Two recent and important clinical studies of resveratrol have shown that different effects are obtained with different doses of resveratrol; specifically, at lower doses, it is very important to mix this compound with other flavonoids. However, to date, no clinical study has shed light on the effects of resveratrol in the field of dermatological antiaging.39,40 Our study provides the first clinical proof of the antiaging effects of a chronic nutraceutical treatment that combines resveratrol and procyanidins. Hitherto, attempts to reveal and understand the skin-repairing effects of resveratrol were cosmeceutically oriented.41 Although the bioavailability of resveratrol in particular and of polyphenols in general is low, treatment with this nutraceutical supplement for 60 days improved parameters of oxidative stress by reducing systemic peroxidized metabolites and by improving the plasma antioxidant barrier.

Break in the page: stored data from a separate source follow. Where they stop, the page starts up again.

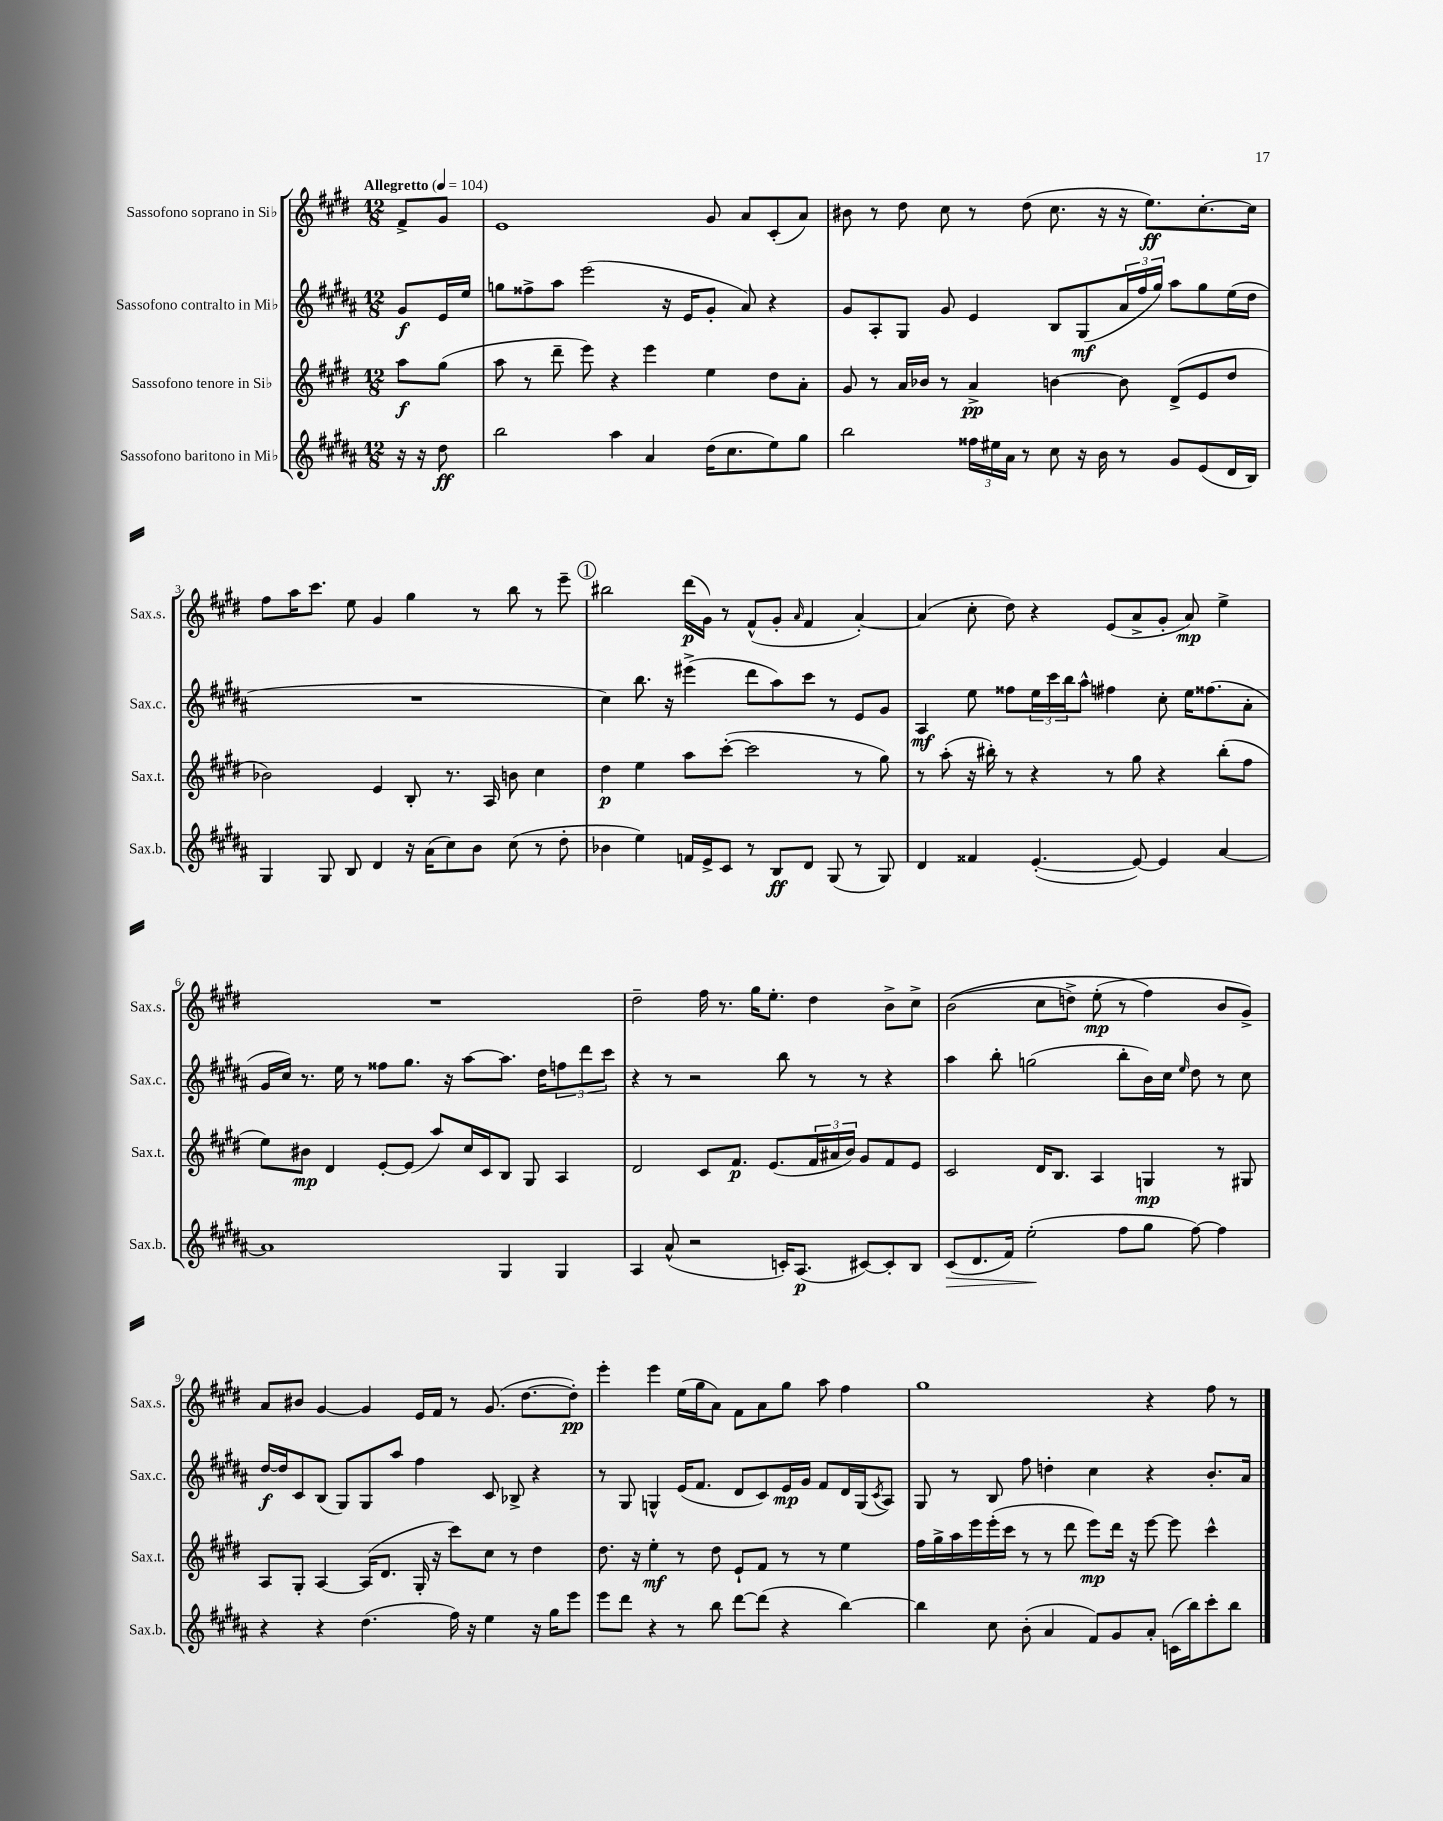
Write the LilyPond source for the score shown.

<<
\new StaffGroup <<
\new Staff = "s0" \with { instrumentName = "Sassofono soprano in Sib" shortInstrumentName = "Sax.s." } {
    \clef treble \key e \major \numericTimeSignature \time 12/8 \partial 4 \tempo "Allegretto" 4 = 104
    fis'8-> gis'8 |
    e'1 gis'8 a'8 cis'8-.( a'8) |
    bis'8 r8 dis''8 cis''8 r8 dis''8( cis''8. r16 r16 e''8.\ff) cis''8.~-. cis''16 |
    fis''8 a''16 cis'''8. e''8 gis'4 gis''4 r8 b''8 r8 e'''8-- |
    \mark \markup { \circle "1" } bis''2 dis'''16\p( gis'16) r8 fis'8-^( gis'8-. \grace { a'16 } fis'4 a'4~-.) |
    a'4( cis''8-. dis''8) r4 e'8( a'8-> gis'8-. a'8\mp) e''4-> |
    R1. |
    dis''2-- fis''16 r8. gis''16 e''8.-. dis''4 b'8-> cis''8-> |
    b'2(\( cis''8 d''8->) e''8-.\mp( r8 fis''4\) b'8 gis'8->) |
    a'8 bis'8 gis'4~ gis'4 e'16 fis'16 r8 gis'8.( dis''8.~ dis''8-.\pp) |
    e'''4-. e'''4 e''16( gis''16 a'8) fis'8 a'8 gis''8 a''8 fis''4 |
    gis''1 r4 fis''8 r8 \bar "|." |
}
\new Staff = "s1" \with { instrumentName = "Sassofono contralto in Mib" shortInstrumentName = "Sax.c." } {
    \clef treble \key b \major \numericTimeSignature \time 12/8 \partial 4
    gis'8\f e'16 e''16 |
    g''8 fisis''8-> ais''8 e'''2( r16 e'16 gis'8-. ais'8) r4 |
    gis'8 ais8-. gis8 gis'8 e'4 b8 gis8\mf( \tuplet 3/2 { ais'16 fis''16 gis''16) } ais''8 gis''8 e''16( dis''16 |
    R1. |
    \mark \markup { \circle "1" } cis''4) b''8. r16 eis'''4->( dis'''8 ais''8) cis'''8 r8 e'8 gis'8 |
    ais4\mf e''8 fisis''8 \tuplet 3/2 { e''16 cis'''16 b''16 } ais''8-^ fis''4 cis''8-. e''16 fisis''8.( ais'8-. |
    gis'16 cis''16) r8. e''16 r8 fisis''8 gis''8. r16 ais''8~ ais''8. dis''16 \tuplet 3/2 { f''8 dis'''8 cis'''8 } |
    r4 r8 r2 b''8 r8 r8 r4 |
    ais''4 b''8-. g''2( b''8-. b'16) cis''16 \grace { e''16 } dis''8 r8 cis''8 |
    dis''16~\f dis''16 cis'8 b8( gis8) gis8 ais''8 fis''4 cis'8 bes8-> r4 |
    r8 gis8 g4-^ e'16( fis'8. dis'8 cis'8) e'16\mp gis'16 fis'8 dis'16 g16( \acciaccatura { cis'8 } ais8) |
    gis8 r8 b8 fis''8 d''4-. cis''4 r4 b'8.-. ais'16 \bar "|." |
}
\new Staff = "s2" \with { instrumentName = "Sassofono tenore in Sib" shortInstrumentName = "Sax.t." } {
    \clef treble \key e \major \numericTimeSignature \time 12/8 \partial 4
    a''8\f gis''8( |
    a''8 r8 dis'''8-- e'''8) r4 e'''4 e''4 dis''8 a'8-. |
    gis'8 r8 a'16 bes'16 r8 a'4->\pp b'4~ b'8 dis'8->( e'8 dis''8 |
    bes'2) e'4 b8-. r8. a16 b'8 cis''4 |
    \mark \markup { \circle "1" } dis''4\p e''4 a''8 cis'''8~-.( cis'''2 r8 gis''8) |
    r8 a''8-.( r16 bis''16-.) r8 r4 r8 gis''8 r4 bis''8-.( fis''8 |
    e''8) bis'8\mp dis'4 e'8~-. e'8( a''8) cis''16 cis'16 b8 gis8 a4 |
    dis'2 cis'8 fis'8.\p e'8.( \tuplet 3/2 { fis'16 ais'16 b'16) } gis'8 fis'8 e'8 |
    cis'2 dis'16 b8. a4 g4\mp r8 gis8 |
    a8 gis8-. a4~ a16( dis'8. gis16-. r16 cis'''8) cis''8 r8 dis''4 |
    dis''8. r16 e''4-.\mf r8 dis''8 e'8-! fis'8 r8 r8 e''4 |
    fis''16 gis''16-> a''16 e'''16 e'''16-.( cis'''16 r8 r8 dis'''8 e'''8\mp) dis'''16 r16 e'''8~ e'''8 cis'''4-^ \bar "|." |
}
\new Staff = "s3" \with { instrumentName = "Sassofono baritono in Mib" shortInstrumentName = "Sax.b." } {
    \clef treble \key b \major \numericTimeSignature \time 12/8 \partial 4
    r16 r16 dis''8\ff |
    b''2 ais''4 ais'4 dis''16( cis''8. e''8) gis''8 |
    b''2 \tuplet 3/2 { fisis''16 eis''16 ais'16 } r8 cis''8 r16 b'16 r8 gis'8 e'8( dis'16 b16) |
    gis4 gis8 b8 dis'4 r16 ais'16( cis''8) b'8 cis''8( r8 dis''8-. |
    \mark \markup { \circle "1" } bes'4 e''4) f'16 e'16-> cis'8 r8 b8\ff dis'8 gis8( r8 gis8) |
    dis'4 fisis'4 e'4.~-.( e'8~) e'4 ais'4~ |
    ais'1 gis4 gis4 |
    ais4 ais'8-^( r2 c'16-.) ais8.\p( cis'8~) cis'8-. b8 |
    cis'8\>( dis'8. fis'16) e''2-.\!( fis''8 gis''8 fis''8~) fis''4 |
    r4 r4 dis''4.( fis''16) r16 e''4 r16 gis''16 e'''8 |
    e'''8 dis'''8 r4 r8 b''8 dis'''8~ dis'''8( r4 b''4~) |
    b''4 cis''8 b'8-.( ais'4 fis'8) gis'8 ais'8-. c'16( b''16) cis'''8-. b''8 \bar "|." |
}
>>
>>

The current range of nutraceutical dosages of resveratrol (20–500 mg per capsule) is probably disproportionate. Dietary intake is 6–8 mg daily, and recent clinical data show that resveratrol may possess bioactivity at μg doses, when provided as part of a synergistic combination of phytochemicals in foods and supplements. Accordingly, the use of supplements that bring the dose into a medium to low range may have specific effects on the aging process.42 In addition, our study is the first to demonstrate that, as well as improving systemic oxidative stress, antioxidant nutraceutical treatment also enhances antioxidant capacity in the stratum corneum of the skin. We used the withdrawal technique for the skin stratum corneum, as has already been described for the assessment of antioxidant enzymes and adapted to the evaluation of reducing antioxidant capacity in skin samples.43,44 Wrinkle formation occurs because of accumulated forms of skin damage, including matrix destruction and skin inflammation. In aging skin, there are various activated matrix metalloproteinases that lead to abnormal matrix degradation and to accumulation of nonfunctional matrix components in the dermal and epidermal compartments.45 Recently, foods rich in flavonoids and ellagic acid have been shown to reduce the action of metalloproteinases and to improve the appearance of wrinkles.46 Finally, our study shows that chronic treatment with a nutraceutical supplement containing resveratrol, procyanidin, and ellagic acid for 60 days significantly improved all parameters related to skin roughness.